* EXCERPT *

◇ ◇ ◇ ◇ ◇ ◇ ◇

# What is the White Triangle



## alacazam (Oct 8, 2004)

Can anyone tell me what the White Triangle at the right of the station identifier on the guide is there for? I've never noticed this before and can't figure out what it might be.


----------



## ejbvt (Aug 14, 2011)

It means that the channel has on-demand content. Click on the channel name and you'll see the option.


----------



## peds48 (Jan 11, 2008)

ejbvt said:


> It means that the channel has on-demand content. Click on the channel name and you'll see the option.


actually you must press the INFO key


----------



## peds48 (Jan 11, 2008)

pressing SELECT on the channel name will tune to the channel, try it…


----------



## jceman (Aug 20, 2007)

peds48 said:


> pressing SELECT on the channel name will tune to the channel, try it&#8230;


You're confusing the receiver with the DVR and/or ignoring the triangle which is only on the DVR.

When you move the cursor over the name of the channel with a triangle on a DVR, a menu pops up with the options listed in the post above yours. On a non-DVR a slightly different menu comes up and "Select" will get you the program data as if you had pressed "Info" and "Play" will tune to the channel.

Like you said, try it ...


----------



## peds48 (Jan 11, 2008)

jceman said:


> You're confusing the receiver with the DVR and/or ignoring the triangle which is only on the DVR.
> 
> When you move the cursor over the name of the channel with a triangle on a DVR, a menu pops up with the options listed in the post above yours. On a non-DVR a slightly different menu comes up and "Select" will get you the program data as if you had pressed "Info" and "Play" will tune to the channel.
> 
> Like you said, try it ...


Are you just "talking" or did you actually tried it


----------



## veryoldschool (Dec 10, 2006)

peds48 said:


> Are you just "talking" or did you actually tried it


That isn't the same message I get with my Genie.
Select takes you straight to the On Demand menu, while info takes you to the list of the up coming shows, with On Demand as an option at the top/left.


----------



## peds48 (Jan 11, 2008)

veryoldschool said:


> That isn't the same message I get with my Genie.
> Select takes you straight to the On Demand menu, while info takes you to the list of the up coming shows, with On Demand as an option at the top/left.


Perhaps you are running "some other software"??? not the NR


----------



## veryoldschool (Dec 10, 2006)

peds48 said:


> Perhaps you are running "some other software"??? not the NR


"could be" :lol:


----------



## jceman (Aug 20, 2007)

veryoldschool said:


> "could be" :lol:


Same here.


----------



## alnielsen (Dec 31, 2006)

The first rule of Fight Club is you don't talk about Fight Club.


----------



## peds48 (Jan 11, 2008)

alnielsen said:


> The first rule of Fight Club is you don't talk about Fight Club.


Right on!


----------



## HoTat2 (Nov 16, 2005)

System still has some bugs though, as you may notice a few channels have the white triangle, but no on demand content.


----------



## tonyd79 (Jul 24, 2006)

HoTat2;3204343 said:


> System still has some bugs though, as you may notice a few channels have the white triangle, but no on demand content.


Which ones?

◇ ◇ ◇ ◇ ◇ ◇ ◇

* EXERCISE DATA *
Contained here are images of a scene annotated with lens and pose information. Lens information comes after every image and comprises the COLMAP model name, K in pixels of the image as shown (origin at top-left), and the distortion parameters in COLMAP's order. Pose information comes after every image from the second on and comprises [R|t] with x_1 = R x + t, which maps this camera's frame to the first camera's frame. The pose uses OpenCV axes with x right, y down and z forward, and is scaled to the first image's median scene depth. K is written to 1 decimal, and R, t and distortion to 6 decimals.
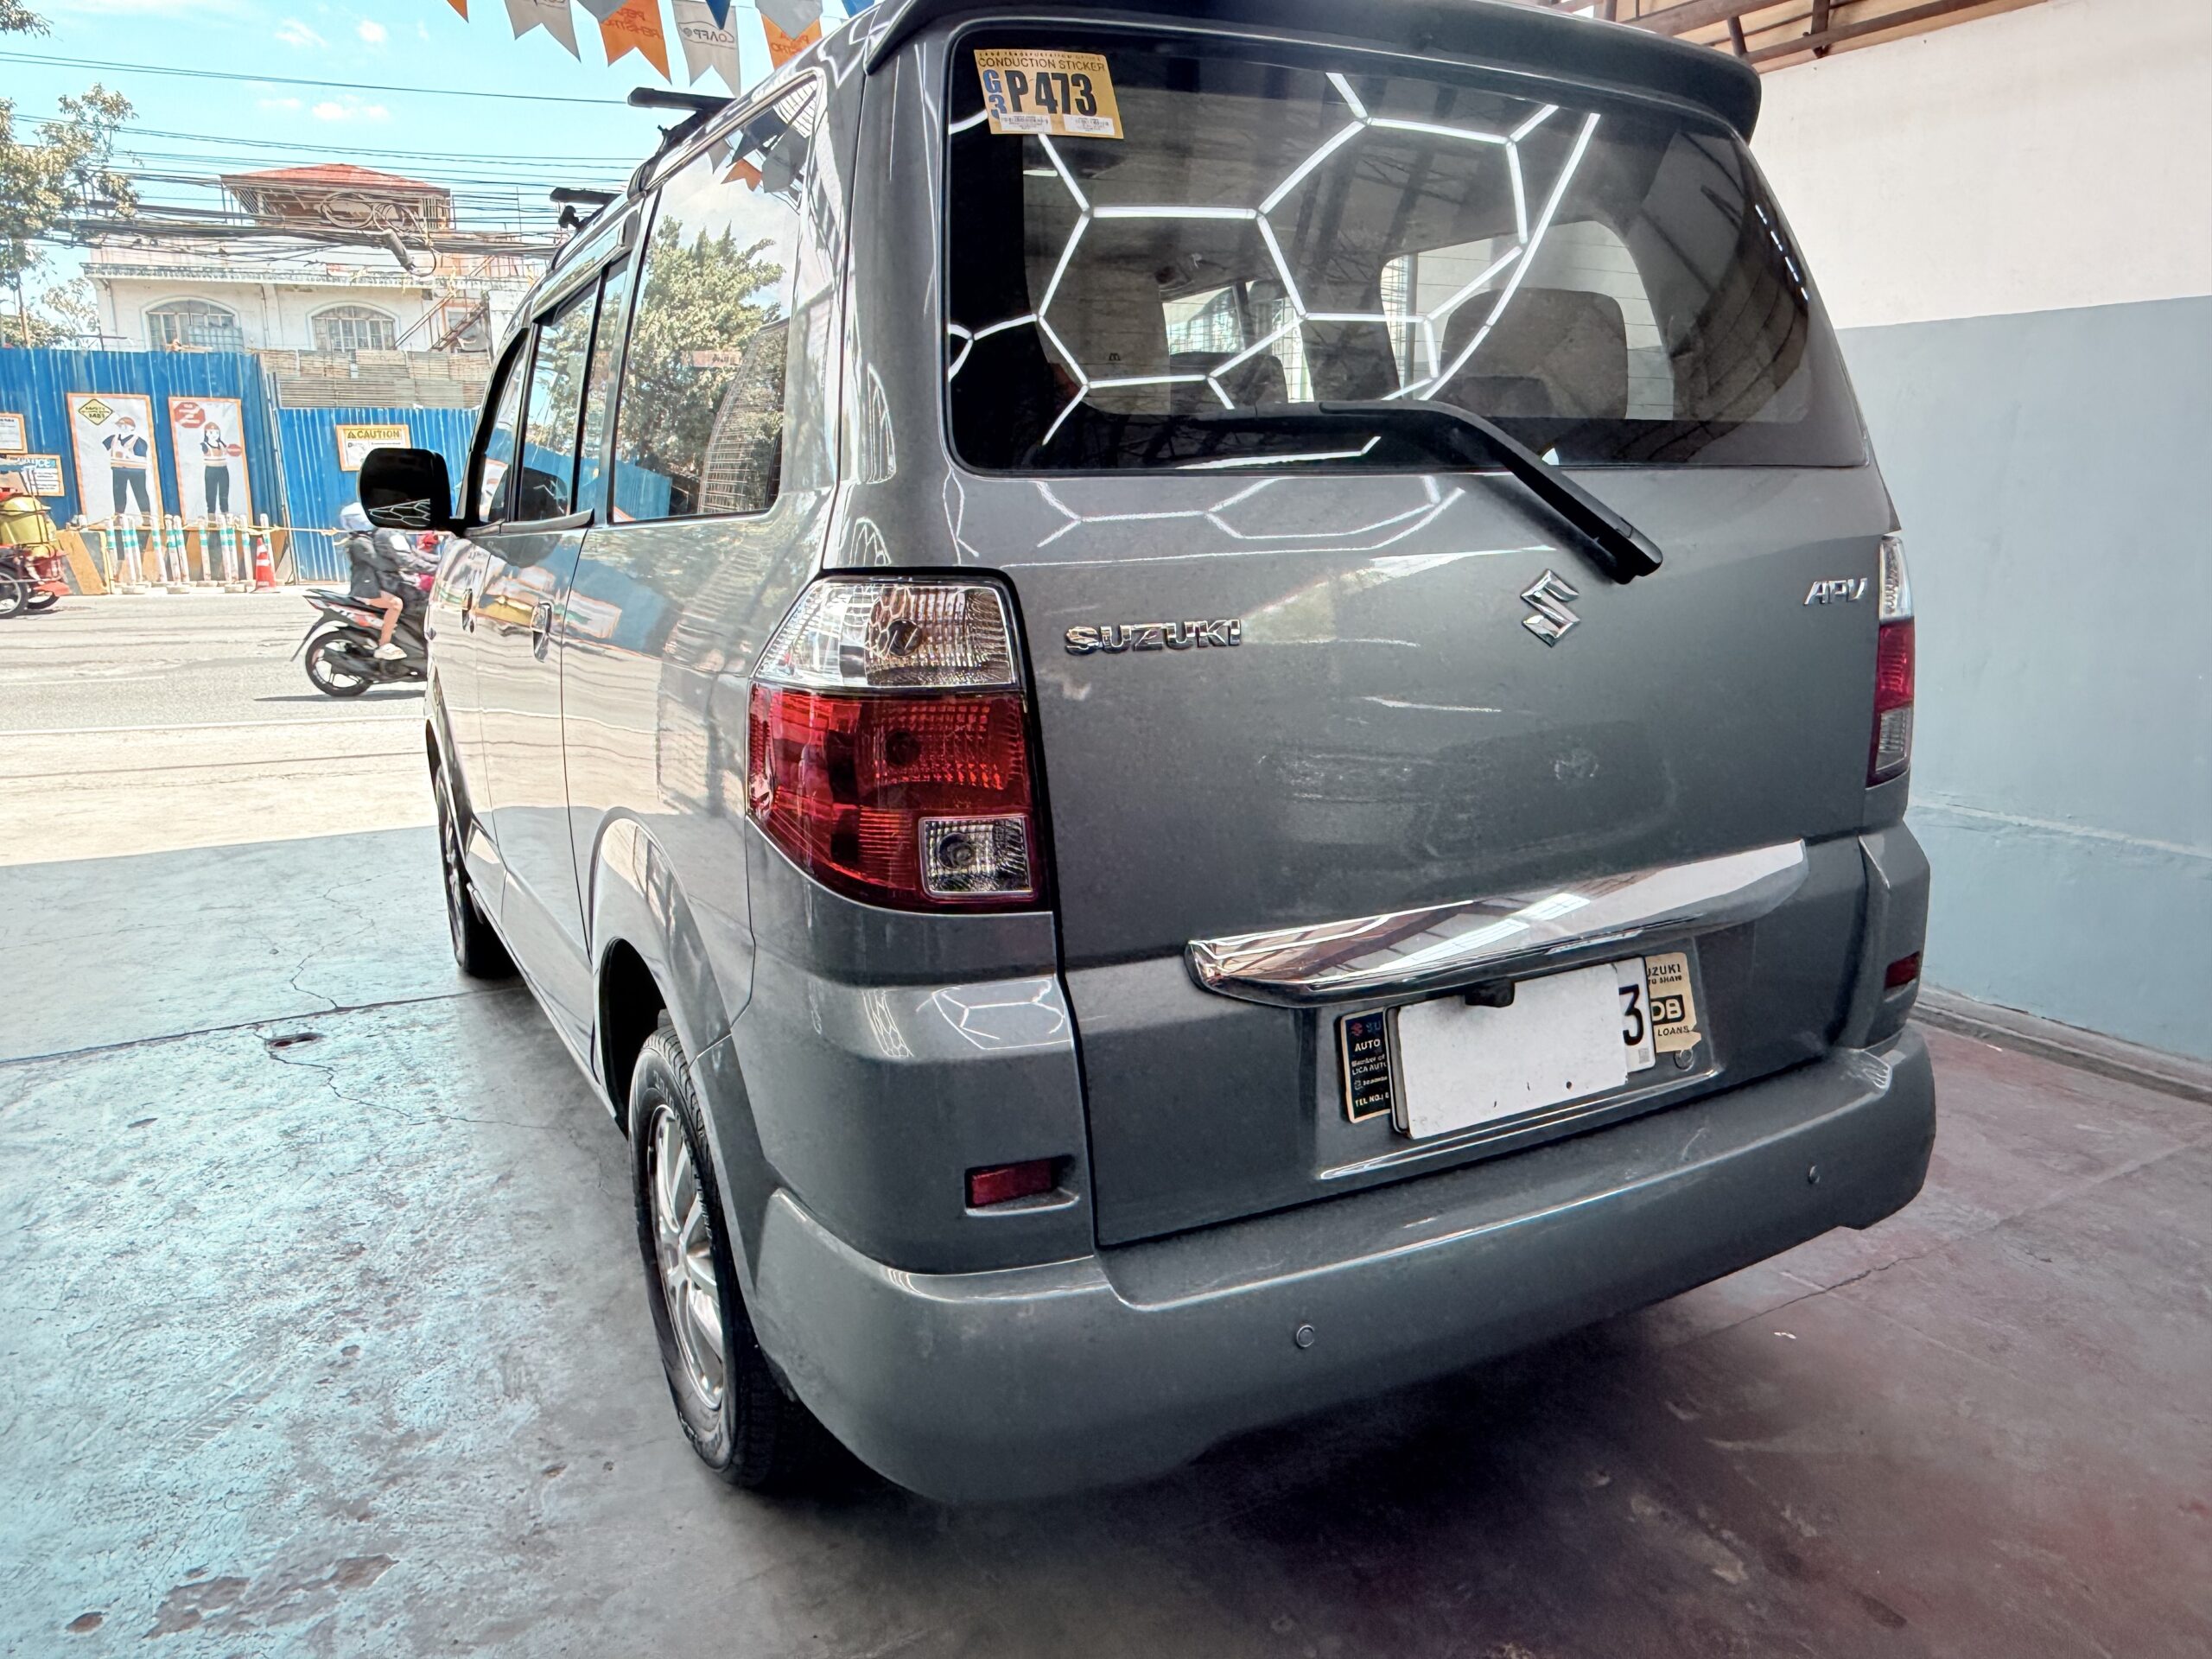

◇ ◇ ◇ ◇ ◇ ◇ ◇

* INSTRUCTIONS *
#1 In the white triangle thread, what does the first reply say the triangle means?
#2 Repeat the part of the white triangle thread starting with "# What is the" and going on through "(Aug 14, 2011)".
The material is separate from the white triangle thread.

* YOUR RESPONSES *
#1 It means the channel has on-demand content.

#2
# What is the White Triangle



## alacazam (Oct 8, 2004)

Can anyone tell me what the White Triangle at the right of the station identifier on the guide is there for? I've never noticed this before and can't figure out what it might be.


----------



## ejbvt (Aug 14, 2011)